• _Assignment_
Could you arrange every line of the data below as a Markdown table with the columns Row and Line, numbering the rows and skipping blank lines?

• _Supplied data_
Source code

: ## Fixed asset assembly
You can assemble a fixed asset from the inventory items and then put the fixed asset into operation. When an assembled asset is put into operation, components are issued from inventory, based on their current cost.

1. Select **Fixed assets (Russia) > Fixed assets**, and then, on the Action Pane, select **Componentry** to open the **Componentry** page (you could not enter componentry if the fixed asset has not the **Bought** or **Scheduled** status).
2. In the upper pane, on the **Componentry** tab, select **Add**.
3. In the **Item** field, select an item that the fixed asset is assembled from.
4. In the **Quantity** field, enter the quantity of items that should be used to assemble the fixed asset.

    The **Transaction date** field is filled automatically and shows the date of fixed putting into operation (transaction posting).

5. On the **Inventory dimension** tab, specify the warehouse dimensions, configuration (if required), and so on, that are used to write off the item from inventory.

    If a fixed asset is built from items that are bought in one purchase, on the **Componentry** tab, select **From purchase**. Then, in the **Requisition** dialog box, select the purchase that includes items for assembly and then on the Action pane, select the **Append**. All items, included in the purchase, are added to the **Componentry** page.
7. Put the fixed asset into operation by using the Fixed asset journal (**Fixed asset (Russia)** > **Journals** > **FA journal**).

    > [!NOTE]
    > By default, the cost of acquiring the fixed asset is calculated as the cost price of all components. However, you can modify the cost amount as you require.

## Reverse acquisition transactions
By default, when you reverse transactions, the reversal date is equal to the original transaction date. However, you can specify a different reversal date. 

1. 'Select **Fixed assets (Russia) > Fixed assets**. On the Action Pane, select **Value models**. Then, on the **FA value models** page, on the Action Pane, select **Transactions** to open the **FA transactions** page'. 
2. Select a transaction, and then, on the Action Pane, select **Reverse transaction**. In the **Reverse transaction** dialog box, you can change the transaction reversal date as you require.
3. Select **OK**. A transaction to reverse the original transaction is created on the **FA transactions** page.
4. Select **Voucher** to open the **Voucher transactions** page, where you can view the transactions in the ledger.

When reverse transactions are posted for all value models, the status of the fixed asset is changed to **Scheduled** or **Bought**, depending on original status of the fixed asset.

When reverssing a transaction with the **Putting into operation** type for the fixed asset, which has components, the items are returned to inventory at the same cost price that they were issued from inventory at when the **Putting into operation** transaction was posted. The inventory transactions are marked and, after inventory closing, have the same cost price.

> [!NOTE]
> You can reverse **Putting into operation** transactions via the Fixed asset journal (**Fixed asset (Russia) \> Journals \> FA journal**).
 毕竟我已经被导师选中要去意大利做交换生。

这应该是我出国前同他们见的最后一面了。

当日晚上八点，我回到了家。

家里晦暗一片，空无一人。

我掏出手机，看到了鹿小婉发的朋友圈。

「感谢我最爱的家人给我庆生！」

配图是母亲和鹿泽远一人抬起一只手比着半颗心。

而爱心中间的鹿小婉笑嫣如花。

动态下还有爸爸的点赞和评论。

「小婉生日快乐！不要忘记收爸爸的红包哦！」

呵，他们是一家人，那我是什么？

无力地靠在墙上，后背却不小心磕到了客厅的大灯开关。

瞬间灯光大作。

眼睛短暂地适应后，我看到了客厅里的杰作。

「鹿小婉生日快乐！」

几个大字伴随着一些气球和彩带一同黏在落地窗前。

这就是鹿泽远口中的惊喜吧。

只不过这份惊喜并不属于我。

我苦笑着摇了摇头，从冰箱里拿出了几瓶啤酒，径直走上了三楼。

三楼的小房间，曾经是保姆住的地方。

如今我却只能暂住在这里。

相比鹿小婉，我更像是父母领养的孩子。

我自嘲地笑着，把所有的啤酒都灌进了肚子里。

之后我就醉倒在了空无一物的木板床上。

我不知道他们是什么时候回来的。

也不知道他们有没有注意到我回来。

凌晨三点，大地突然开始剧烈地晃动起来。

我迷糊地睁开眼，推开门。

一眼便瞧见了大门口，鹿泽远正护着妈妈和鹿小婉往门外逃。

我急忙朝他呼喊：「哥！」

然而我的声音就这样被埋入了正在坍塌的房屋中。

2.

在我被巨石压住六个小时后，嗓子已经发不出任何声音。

• _Completed task_
| Row | Line |
|---|---|
| 1 | Source code |
| 2 | : ## Fixed asset assembly |
| 3 | You can assemble a fixed asset from the inventory items and then put the fixed asset into operation. When an assembled asset is put into operation, components are issued from inventory, based on their current cost. |
| 4 | 1. Select **Fixed assets (Russia) > Fixed assets**, and then, on the Action Pane, select **Componentry** to open the **Componentry** page (you could not enter componentry if the fixed asset has not the **Bought** or **Scheduled** status). |
| 5 | 2. In the upper pane, on the **Componentry** tab, select **Add**. |
| 6 | 3. In the **Item** field, select an item that the fixed asset is assembled from. |
| 7 | 4. In the **Quantity** field, enter the quantity of items that should be used to assemble the fixed asset. |
| 8 |     The **Transaction date** field is filled automatically and shows the date of fixed putting into operation (transaction posting). |
| 9 | 5. On the **Inventory dimension** tab, specify the warehouse dimensions, configuration (if required), and so on, that are used to write off the item from inventory. |
| 10 |     If a fixed asset is built from items that are bought in one purchase, on the **Componentry** tab, select **From purchase**. Then, in the **Requisition** dialog box, select the purchase that includes items for assembly and then on the Action pane, select the **Append**. All items, included in the purchase, are added to the **Componentry** page. |
| 11 | 7. Put the fixed asset into operation by using the Fixed asset journal (**Fixed asset (Russia)** > **Journals** > **FA journal**). |
| 12 |     > [!NOTE] |
| 13 |     > By default, the cost of acquiring the fixed asset is calculated as the cost price of all components. However, you can modify the cost amount as you require. |
| 14 | ## Reverse acquisition transactions |
| 15 | By default, when you reverse transactions, the reversal date is equal to the original transaction date. However, you can specify a different reversal date.  |
| 16 | 1. 'Select **Fixed assets (Russia) > Fixed assets**. On the Action Pane, select **Value models**. Then, on the **FA value models** page, on the Action Pane, select **Transactions** to open the **FA transactions** page'.  |
| 17 | 2. Select a transaction, and then, on the Action Pane, select **Reverse transaction**. In the **Reverse transaction** dialog box, you can change the transaction reversal date as you require. |
| 18 | 3. Select **OK**. A transaction to reverse the original transaction is created on the **FA transactions** page. |
| 19 | 4. Select **Voucher** to open the **Voucher transactions** page, where you can view the transactions in the ledger. |
| 20 | When reverse transactions are posted for all value models, the status of the fixed asset is changed to **Scheduled** or **Bought**, depending on original status of the fixed asset. |
| 21 | When reverssing a transaction with the **Putting into operation** type for the fixed asset, which has components, the items are returned to inventory at the same cost price that they were issued from inventory at when the **Putting into operation** transaction was posted. The inventory transactions are marked and, after inventory closing, have the same cost price. |
| 22 | > [!NOTE] |
| 23 | > You can reverse **Putting into operation** transactions via the Fixed asset journal (**Fixed asset (Russia) \> Journals \> FA journal**). |
| 24 |  毕竟我已经被导师选中要去意大利做交换生。 |
| 25 | 这应该是我出国前同他们见的最后一面了。 |
| 26 | 当日晚上八点，我回到了家。 |
| 27 | 家里晦暗一片，空无一人。 |
| 28 | 我掏出手机，看到了鹿小婉发的朋友圈。 |
| 29 | 「感谢我最爱的家人给我庆生！」 |
| 30 | 配图是母亲和鹿泽远一人抬起一只手比着半颗心。 |
| 31 | 而爱心中间的鹿小婉笑嫣如花。 |
| 32 | 动态下还有爸爸的点赞和评论。 |
| 33 | 「小婉生日快乐！不要忘记收爸爸的红包哦！」 |
| 34 | 呵，他们是一家人，那我是什么？ |
| 35 | 无力地靠在墙上，后背却不小心磕到了客厅的大灯开关。 |
| 36 | 瞬间灯光大作。 |
| 37 | 眼睛短暂地适应后，我看到了客厅里的杰作。 |
| 38 | 「鹿小婉生日快乐！」 |
| 39 | 几个大字伴随着一些气球和彩带一同黏在落地窗前。 |
| 40 | 这就是鹿泽远口中的惊喜吧。 |
| 41 | 只不过这份惊喜并不属于我。 |
| 42 | 我苦笑着摇了摇头，从冰箱里拿出了几瓶啤酒，径直走上了三楼。 |
| 43 | 三楼的小房间，曾经是保姆住的地方。 |
| 44 | 如今我却只能暂住在这里。 |
| 45 | 相比鹿小婉，我更像是父母领养的孩子。 |
| 46 | 我自嘲地笑着，把所有的啤酒都灌进了肚子里。 |
| 47 | 之后我就醉倒在了空无一物的木板床上。 |
| 48 | 我不知道他们是什么时候回来的。 |
| 49 | 也不知道他们有没有注意到我回来。 |
| 50 | 凌晨三点，大地突然开始剧烈地晃动起来。 |
| 51 | 我迷糊地睁开眼，推开门。 |
| 52 | 一眼便瞧见了大门口，鹿泽远正护着妈妈和鹿小婉往门外逃。 |
| 53 | 我急忙朝他呼喊：「哥！」 |
| 54 | 然而我的声音就这样被埋入了正在坍塌的房屋中。 |
| 55 | 2. |
| 56 | 在我被巨石压住六个小时后，嗓子已经发不出任何声音。 |